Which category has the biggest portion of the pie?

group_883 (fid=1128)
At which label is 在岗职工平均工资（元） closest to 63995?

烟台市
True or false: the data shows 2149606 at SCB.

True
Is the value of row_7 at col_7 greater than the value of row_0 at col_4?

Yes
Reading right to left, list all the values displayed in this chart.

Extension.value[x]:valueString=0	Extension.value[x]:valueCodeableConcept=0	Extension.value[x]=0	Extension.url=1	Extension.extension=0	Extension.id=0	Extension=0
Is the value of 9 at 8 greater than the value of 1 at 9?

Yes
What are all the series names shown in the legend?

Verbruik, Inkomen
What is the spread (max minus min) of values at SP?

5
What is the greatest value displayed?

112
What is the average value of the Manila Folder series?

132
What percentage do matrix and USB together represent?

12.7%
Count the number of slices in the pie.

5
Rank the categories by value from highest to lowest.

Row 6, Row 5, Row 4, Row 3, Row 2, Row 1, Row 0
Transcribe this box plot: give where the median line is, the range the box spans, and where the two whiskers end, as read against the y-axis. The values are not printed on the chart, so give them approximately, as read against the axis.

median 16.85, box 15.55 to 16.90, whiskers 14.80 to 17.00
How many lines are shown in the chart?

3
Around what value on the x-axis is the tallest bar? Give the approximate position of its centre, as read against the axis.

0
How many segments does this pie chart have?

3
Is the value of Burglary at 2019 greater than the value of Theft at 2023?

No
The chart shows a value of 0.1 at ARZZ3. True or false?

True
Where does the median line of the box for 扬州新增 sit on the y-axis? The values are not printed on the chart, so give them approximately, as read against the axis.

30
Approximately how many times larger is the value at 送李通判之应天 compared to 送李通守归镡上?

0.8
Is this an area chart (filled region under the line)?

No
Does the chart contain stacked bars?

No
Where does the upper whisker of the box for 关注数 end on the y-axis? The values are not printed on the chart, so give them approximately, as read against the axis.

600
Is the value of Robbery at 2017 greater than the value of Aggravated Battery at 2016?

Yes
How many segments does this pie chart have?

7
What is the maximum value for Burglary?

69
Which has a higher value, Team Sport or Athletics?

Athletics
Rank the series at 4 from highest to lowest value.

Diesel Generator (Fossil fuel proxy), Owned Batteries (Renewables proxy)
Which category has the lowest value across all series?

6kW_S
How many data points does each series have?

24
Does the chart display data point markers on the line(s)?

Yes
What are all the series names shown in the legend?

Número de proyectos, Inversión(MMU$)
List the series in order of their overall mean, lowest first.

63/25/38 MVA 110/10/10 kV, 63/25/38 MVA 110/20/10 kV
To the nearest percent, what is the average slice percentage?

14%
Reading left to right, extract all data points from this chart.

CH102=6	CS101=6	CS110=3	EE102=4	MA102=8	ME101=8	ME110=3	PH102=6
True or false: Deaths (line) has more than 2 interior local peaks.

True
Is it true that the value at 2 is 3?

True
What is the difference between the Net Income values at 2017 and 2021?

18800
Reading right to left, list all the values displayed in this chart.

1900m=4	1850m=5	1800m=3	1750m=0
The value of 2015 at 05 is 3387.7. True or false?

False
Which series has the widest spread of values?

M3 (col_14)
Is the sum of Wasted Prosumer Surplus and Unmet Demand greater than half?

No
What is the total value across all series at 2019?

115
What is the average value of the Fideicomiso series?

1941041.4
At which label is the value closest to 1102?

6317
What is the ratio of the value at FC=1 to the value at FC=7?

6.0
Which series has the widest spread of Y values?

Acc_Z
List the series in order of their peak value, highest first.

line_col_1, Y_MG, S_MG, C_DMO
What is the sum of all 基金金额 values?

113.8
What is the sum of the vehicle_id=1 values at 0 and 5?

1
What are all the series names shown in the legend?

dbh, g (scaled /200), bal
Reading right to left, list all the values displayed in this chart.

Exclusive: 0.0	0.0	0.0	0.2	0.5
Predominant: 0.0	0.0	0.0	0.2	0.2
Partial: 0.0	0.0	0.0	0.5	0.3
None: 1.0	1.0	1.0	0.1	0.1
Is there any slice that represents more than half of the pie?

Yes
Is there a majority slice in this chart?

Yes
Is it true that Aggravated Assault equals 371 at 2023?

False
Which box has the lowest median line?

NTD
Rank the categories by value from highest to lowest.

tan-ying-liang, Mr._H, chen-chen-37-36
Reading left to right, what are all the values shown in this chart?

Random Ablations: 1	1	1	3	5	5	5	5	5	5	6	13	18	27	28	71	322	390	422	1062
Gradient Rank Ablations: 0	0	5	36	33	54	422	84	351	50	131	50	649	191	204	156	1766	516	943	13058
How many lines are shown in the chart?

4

**SOBRE A TAREFA:** Troque "pie" por "donut" em todas as entradas acima e reproduza-as sem nenhuma outra alteração.

**RESPOSTA DA TAREFA:**
Which category has the biggest portion of the donut?

group_883 (fid=1128)
At which label is 在岗职工平均工资（元） closest to 63995?

烟台市
True or false: the data shows 2149606 at SCB.

True
Is the value of row_7 at col_7 greater than the value of row_0 at col_4?

Yes
Reading right to left, list all the values displayed in this chart.

Extension.value[x]:valueString=0	Extension.value[x]:valueCodeableConcept=0	Extension.value[x]=0	Extension.url=1	Extension.extension=0	Extension.id=0	Extension=0
Is the value of 9 at 8 greater than the value of 1 at 9?

Yes
What are all the series names shown in the legend?

Verbruik, Inkomen
What is the spread (max minus min) of values at SP?

5
What is the greatest value displayed?

112
What is the average value of the Manila Folder series?

132
What percentage do matrix and USB together represent?

12.7%
Count the number of slices in the donut.

5
Rank the categories by value from highest to lowest.

Row 6, Row 5, Row 4, Row 3, Row 2, Row 1, Row 0
Transcribe this box plot: give where the median line is, the range the box spans, and where the two whiskers end, as read against the y-axis. The values are not printed on the chart, so give them approximately, as read against the axis.

median 16.85, box 15.55 to 16.90, whiskers 14.80 to 17.00
How many lines are shown in the chart?

3
Around what value on the x-axis is the tallest bar? Give the approximate position of its centre, as read against the axis.

0
How many segments does this donut chart have?

3
Is the value of Burglary at 2019 greater than the value of Theft at 2023?

No
The chart shows a value of 0.1 at ARZZ3. True or false?

True
Where does the median line of the box for 扬州新增 sit on the y-axis? The values are not printed on the chart, so give them approximately, as read against the axis.

30
Approximately how many times larger is the value at 送李通判之应天 compared to 送李通守归镡上?

0.8
Is this an area chart (filled region under the line)?

No
Does the chart contain stacked bars?

No
Where does the upper whisker of the box for 关注数 end on the y-axis? The values are not printed on the chart, so give them approximately, as read against the axis.

600
Is the value of Robbery at 2017 greater than the value of Aggravated Battery at 2016?

Yes
How many segments does this donut chart have?

7
What is the maximum value for Burglary?

69
Which has a higher value, Team Sport or Athletics?

Athletics
Rank the series at 4 from highest to lowest value.

Diesel Generator (Fossil fuel proxy), Owned Batteries (Renewables proxy)
Which category has the lowest value across all series?

6kW_S
How many data points does each series have?

24
Does the chart display data point markers on the line(s)?

Yes
What are all the series names shown in the legend?

Número de proyectos, Inversión(MMU$)
List the series in order of their overall mean, lowest first.

63/25/38 MVA 110/10/10 kV, 63/25/38 MVA 110/20/10 kV
To the nearest percent, what is the average slice percentage?

14%
Reading left to right, extract all data points from this chart.

CH102=6	CS101=6	CS110=3	EE102=4	MA102=8	ME101=8	ME110=3	PH102=6
True or false: Deaths (line) has more than 2 interior local peaks.

True
Is it true that the value at 2 is 3?

True
What is the difference between the Net Income values at 2017 and 2021?

18800
Reading right to left, list all the values displayed in this chart.

1900m=4	1850m=5	1800m=3	1750m=0
The value of 2015 at 05 is 3387.7. True or false?

False
Which series has the widest spread of values?

M3 (col_14)
Is the sum of Wasted Prosumer Surplus and Unmet Demand greater than half?

No
What is the total value across all series at 2019?

115
What is the average value of the Fideicomiso series?

1941041.4
At which label is the value closest to 1102?

6317
What is the ratio of the value at FC=1 to the value at FC=7?

6.0
Which series has the widest spread of Y values?

Acc_Z
List the series in order of their peak value, highest first.

line_col_1, Y_MG, S_MG, C_DMO
What is the sum of all 基金金额 values?

113.8
What is the sum of the vehicle_id=1 values at 0 and 5?

1
What are all the series names shown in the legend?

dbh, g (scaled /200), bal
Reading right to left, list all the values displayed in this chart.

Exclusive: 0.0	0.0	0.0	0.2	0.5
Predominant: 0.0	0.0	0.0	0.2	0.2
Partial: 0.0	0.0	0.0	0.5	0.3
None: 1.0	1.0	1.0	0.1	0.1
Is there any slice that represents more than half of the donut?

Yes
Is there a majority slice in this chart?

Yes
Is it true that Aggravated Assault equals 371 at 2023?

False
Which box has the lowest median line?

NTD
Rank the categories by value from highest to lowest.

tan-ying-liang, Mr._H, chen-chen-37-36
Reading left to right, what are all the values shown in this chart?

Random Ablations: 1	1	1	3	5	5	5	5	5	5	6	13	18	27	28	71	322	390	422	1062
Gradient Rank Ablations: 0	0	5	36	33	54	422	84	351	50	131	50	649	191	204	156	1766	516	943	13058
How many lines are shown in the chart?

4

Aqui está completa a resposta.